If there are sick needing visiting, grieved needing counsel, church members who’ve fallen away or whatever we all share responsibility for them, according to the Gospel. However, according to the first reading and the ordination service, there is a special responsibility that lies with the priest and to a lesser extent the Churchwarden.

At my ordination the Bishop said these words from St John’s Gospel Chapter 20 echoed at the end of today’s Gospel from Matthew 18: Receive the holy Ghost for the office and work of a priest in the Church of God, now committed unto thee by the imposition of our hands. Whose sins thou dost forgive, they are forgiven; and whose sins thou dost retain, they are retained. And be thou a faithful dispenser of the Word of God, and of his holy Sacraments; In the name of the Father, and of the Son, and of the Holy Ghost. Amen.

Awesome words – what dignity, what responsibility! Also behind my preference to be called Father John since to imagine John Twisleton could do what a priest does is fanciful and irreverent for I can change no bread and wine or penitent heart.

Tomorrow I go to the University of Kent with the 300 licensed priests of our diocese for our clergy conference. Please pray for us, for me and for all who minister the Doctrine and Sacraments, and the Discipline of Christ. Pray that we may believe in our priesthood and love our people.

May we truly believe Christ’s doctrine, enter more fully into the awe of the sacraments and live more fully under the discipline of Christ so we priests who minister in God’s temple…may say and sing with our lips [what] we believe in our hearts, and show [that faith] forth in our lives.

Today’s  Gospel ends with a promise to all Christians which has echoes of the ordination rite. Our Lord says whatever you bind on earth will be bound in heaven, and whatever you loose on earth will be loosed in heaven. Again, truly I tell you, if two of you agree on earth about anything you ask, it will be done for you by my Father in heaven. For where two or three are gathered in my name, I am there among them.

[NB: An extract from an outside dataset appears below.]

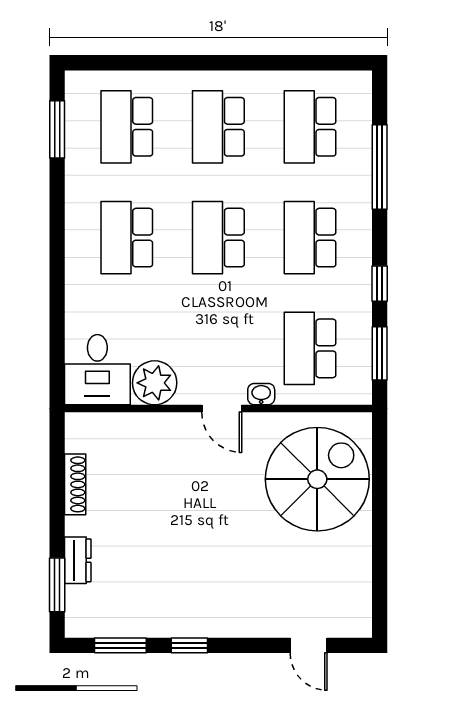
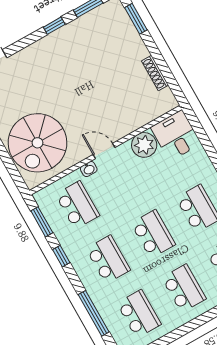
dresser: (78, 560) -> (133, 37), removed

Where Christians are united, where they accept a mutual discipline of prayer, devotion to God’s word, attendance at the eucharist, mutual forgiveness and sacrificial giving the Holy Spirit can come in power among them. Part of that unity is obedience to our leaders in all things lawful and honest, you to me and me to the bishop. As St Paul writes in 1 Thessalonians 5:12-13 we appeal to you, brothers and sisters, to respect those who labour among you, and have charge of you in the Lord and admonish you; esteem them very highly in love because of their work. Be at peace among yourselves. 


Indeed may peace be with us, respect for one another, priest and people, and agreement together in a common discipline so that where two or three are gathered in Christ’s name, he may be among us. We have heard his word and approach the sacrament but let’s now take a moment to think of and renew commitment to the five Christian  disciplines I mentioned:  daily prayer, reading our bible, Sunday eucharist, confession of our sins and giving money to serve God’s work.